Whether one is using a private car or public transport, it is a nightmare. For private car users, a paucity of parking spaces and high charges thereof serve to compound an already bad situation. And this, after the option of lowering your car window and have hawkers poke every available merchandise in your face while you wait for the green light to proceed or suffocating in the interior of your locked car because the air conditioner, if any, is on a boycott.

If you use public transport, by the time you make it for work, you are in a foul mood and dehydrated. Not only does the heat inside buses whose windows are closed and immovable suck the fluids out of your body, but the chance you could catch tuberculosis or a particularly viral strain of flu or cough also increases exponentially. The World Bank pegs losses occasioned by traffic jams in Nairobi at Sh50 million each working day. Yet despite such statistics, it is amazing that government strategists and planners have not been able to figure out how to alleviate the misery of commuters in Nairobi.

Feasibility studies

Nairobi’s first governor came up with a half baked solution that backfired so hard, it was a spectacle. The experiment was withdrawn within hours of implementation. Early this year, the CS for Transport came up with a suggestion for 'car-less' days that was, at best, ridiculous because it had no foundation on feasibility studies. The idea died as fast as it was impulsively mooted. While smaller economies than ours, in particular, Rwanda and Tanzania, have the Bus Rapid Transport up and about, ours remains a concept on the draft paper.

While intra-city train services can greatly reduce traffic jams without necessarily involving the purchase of huge tracts of land at exorbitant prices, the government would rather invest in grandiose plans to build super expressways that would only serve the affluent but still have no return on investment. Indeed, these gargantuan investments have the potential of mortgaging Kenya to China which, for years, will manage the superhighways to try and recoup loans given to us. On the other hand, it will take the much-vaunted Standard Gauge Railway aeons to break even and meanwhile, the Chinese will be riding roughshod over us.

Water shortages

The overflow duct on the Ndakaini dam was opened recently after the dam reached a maximum 70 metres of water. While all along water shortages in Nairobi have been blamed on low levels of water in the dam, water shortages continue to bite in Nairobi. Ndakaini dam is no longer the culprit so, who is? Is it Nairobi Water and Sewerage Company, the Nairobi County government, Ministry of Water and Irrigation, the Water Services Regulatory Board, or powerful, highly connected water cartels? Nairobians deserve to know the source of their problems.

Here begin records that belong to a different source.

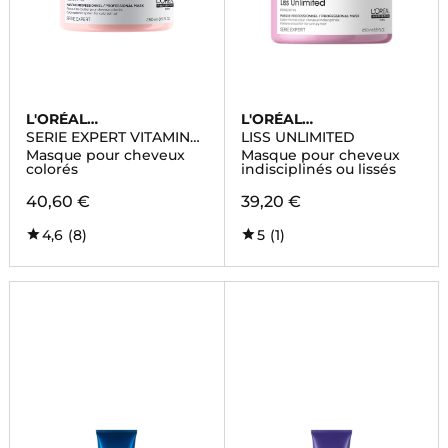
L'ORÉAL
L'ORÉAL
PROFESSIONNEL
PROFESSIONNEL
SERIE EXPERT VITAMINO
LISS UNLIMITED
COLOR
Masque pour cheveux
Masque pour cheveux
colorés
indisciplinés ou lissés
40,60 €
39,20 €
4,6
(8)
5
(1)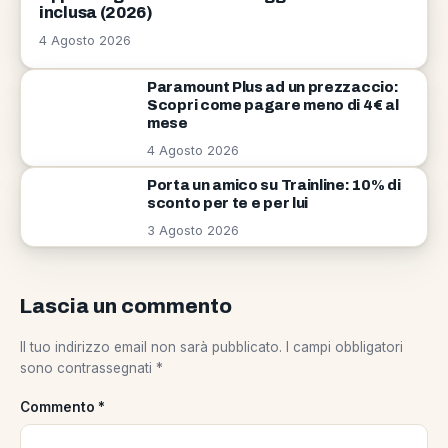
inclusa (2026)
4 Agosto 2026
Paramount Plus ad un prezzaccio:
Scopri come pagare meno di 4€ al
mese
4 Agosto 2026
Porta un amico su Trainline: 10% di
sconto per te e per lui
3 Agosto 2026
Lascia un commento
Il tuo indirizzo email non sarà pubblicato.
I campi obbligatori
sono contrassegnati
*
Commento
*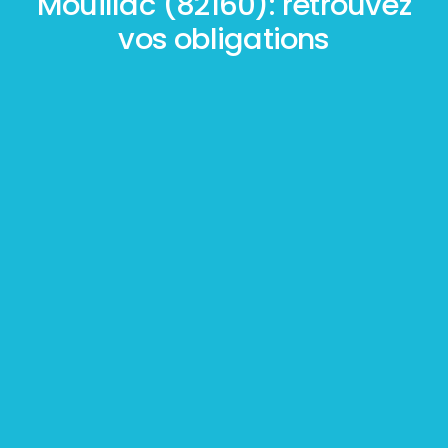
Mouillac (82160): retrouvez
vos obligations
Mesurage
BOUTIN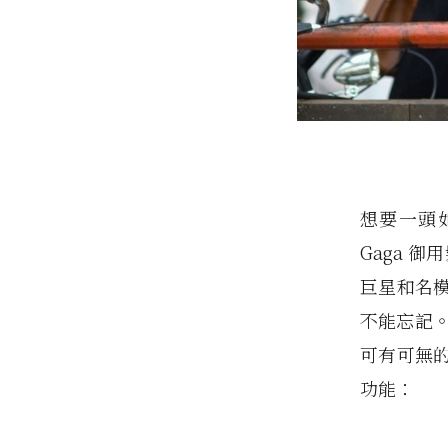
想要一頭
Gaga 御
巨星和名
不能忘記
可有可無的
功能：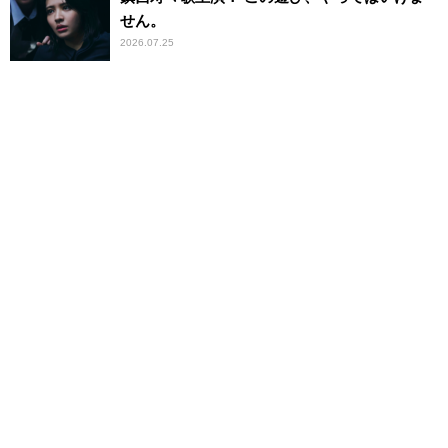
せん。
2026.07.25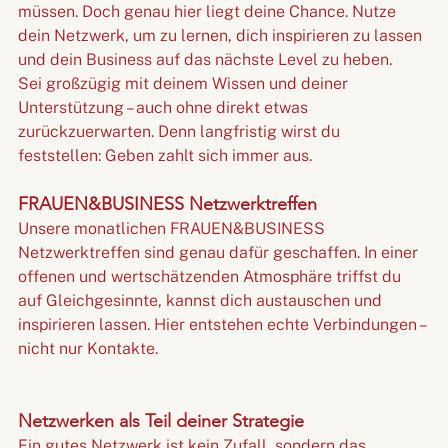
müssen. Doch genau hier liegt deine Chance. Nutze 
dein Netzwerk, um zu lernen, dich inspirieren zu lassen 
und dein Business auf das nächste Level zu heben.
Sei großzügig mit deinem Wissen und deiner 
Unterstützung – auch ohne direkt etwas 
zurückzuerwarten. Denn langfristig wirst du 
feststellen: Geben zahlt sich immer aus.
FRAUEN&BUSINESS Netzwerktreffen
Unsere monatlichen FRAUEN&BUSINESS 
Netzwerktreffen sind genau dafür geschaffen. In einer 
offenen und wertschätzenden Atmosphäre triffst du 
auf Gleichgesinnte, kannst dich austauschen und 
inspirieren lassen. Hier entstehen echte Verbindungen – 
nicht nur Kontakte.
Netzwerken als Teil deiner Strategie
Ein gutes Netzwerk ist kein Zufall, sondern das 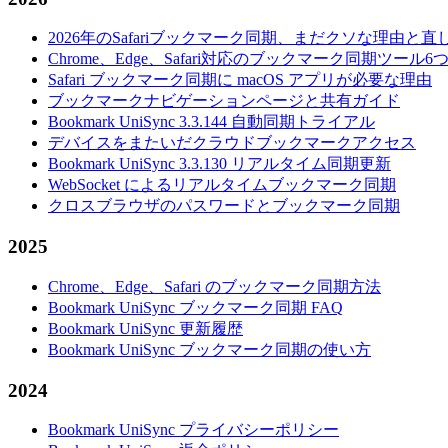
2026年のSafariブックマーク同期、まだクソな理由と直
Chrome、Edge、Safari対応のブックマーク同期ツー
Safari ブックマーク同期に macOS アプリが必要な理由
ブックマークナビゲーションページと共有ガイド
Bookmark UniSync 3.3.144 自動同期トライアル
デバイスをまたいだクラウドブックマークアクセス
Bookmark UniSync 3.3.130 リアルタイム同期更新
WebSocket によるリアルタイムブックマーク同期
クロスブラウザのパスワードとブックマーク同期
2025
Chrome、Edge、Safari のブックマーク同期方法
Bookmark UniSync ブックマーク同期 FAQ
Bookmark UniSync 更新履歴
Bookmark UniSync ブックマーク同期の使い方
2024
Bookmark UniSync プライバシーポリシー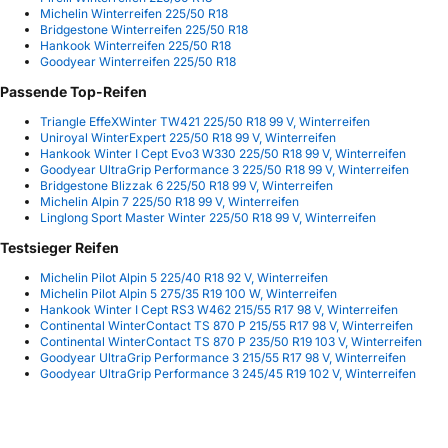
Michelin Winterreifen 225/50 R18
Bridgestone Winterreifen 225/50 R18
Hankook Winterreifen 225/50 R18
Goodyear Winterreifen 225/50 R18
Passende Top-Reifen
Triangle EffeXWinter TW421 225/50 R18 99 V, Winterreifen
Uniroyal WinterExpert 225/50 R18 99 V, Winterreifen
Hankook Winter I Cept Evo3 W330 225/50 R18 99 V, Winterreifen
Goodyear UltraGrip Performance 3 225/50 R18 99 V, Winterreifen
Bridgestone Blizzak 6 225/50 R18 99 V, Winterreifen
Michelin Alpin 7 225/50 R18 99 V, Winterreifen
Linglong Sport Master Winter 225/50 R18 99 V, Winterreifen
Testsieger Reifen
Michelin Pilot Alpin 5 225/40 R18 92 V, Winterreifen
Michelin Pilot Alpin 5 275/35 R19 100 W, Winterreifen
Hankook Winter I Cept RS3 W462 215/55 R17 98 V, Winterreifen
Continental WinterContact TS 870 P 215/55 R17 98 V, Winterreifen
Continental WinterContact TS 870 P 235/50 R19 103 V, Winterreifen
Goodyear UltraGrip Performance 3 215/55 R17 98 V, Winterreifen
Goodyear UltraGrip Performance 3 245/45 R19 102 V, Winterreifen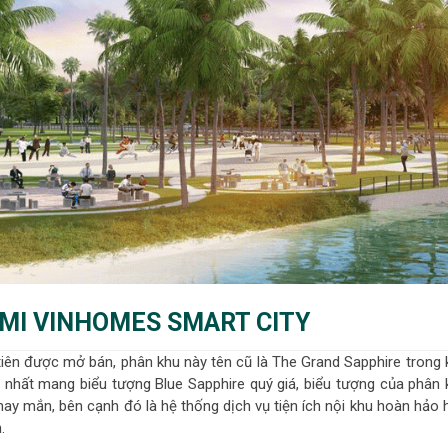
AMI VINHOMES SMART CITY
tiên được mở bán, phân khu này tên cũ là The Grand Sapphire trong 
 nhất mang biểu tượng Blue Sapphire quý giá, biểu tượng của phân 
ay mắn, bên cạnh đó là hệ thống dịch vụ tiện ích nội khu hoàn hảo 
.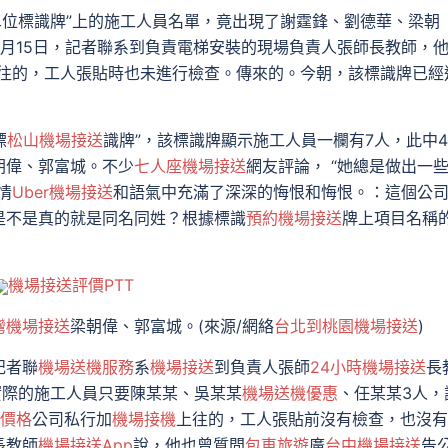
單位標識牌”上的施工人員名單，竟出現了謝霆鋒、劉德華、梁朝
月15日，記者聯系到負責電梯安裝的現場負責人張師長教師，
上往的，工人張貼時也未進行檢查。傳來的。今朝，該標識牌已經
標
松山機場接送
識牌”，該標識牌顯示施工人員一欄有7人，此中
朝偉、郭富城。不少
七人座機場接送
網友評論， “她總是做出一
情
Uber機場接送
和語氣中充滿了深深的悔恨和悔恨。：這個公
是不是真的就是同名同姓？根據標識
預約機場接送
牌上項目名稱
機場接送評價PTT
灣機場接送
梁朝偉、郭富城。(來源/網絡
台北到桃園機場接送
)
記者聯
機場送機服務
系
機場接送
到負責人張師
24小時機場接送
長
實際的施工人員只要陳某某、吳某某
機場送機優惠
、任某某3人，
價格
公司私行加
機場接機
上往的，工人張貼前沒有檢查，也沒有
長教師
機場接送App
說，他也曾質問
包車旅遊
廣
台中機場接送
告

Part of the blame should be apportioned to the Nairobi County government for the haphazard manner in which residential houses are constructed. The tragedy is that 70 per cent of these buildings are illegal and lack requisite approvals from relevant bodies. The haphazard manner of construction means such houses are not connected to water and sewage lines or the national power grid. Too many houses have collapsed in recent years within Nairobi, but authorities see no urgency in bringing down houses that fail to meet safety standards. Some of these houses are built on riparian land. In a way, this contributes to flooding during the rainy seasons.

In the recent Tassia house collapse tragedy, it is alleged the landlord lured poor Kenyans to their deaths with the offer of cheap rent without paying deposit upfront. He knew the danger his building posed, but greed for money overcame caution and regard for fellow human beings.  

It does not end there. The plumbing systems in most houses are so shoddy from poor, cheap workmanship, blockages are a daily occurrence. The most annoying thing is that landlords go missing in action when repair work demands but never miss to show up when rent is due, and they can be foul too. Let’s keep them in prayers this season and hope the Damascus moment will happen to them.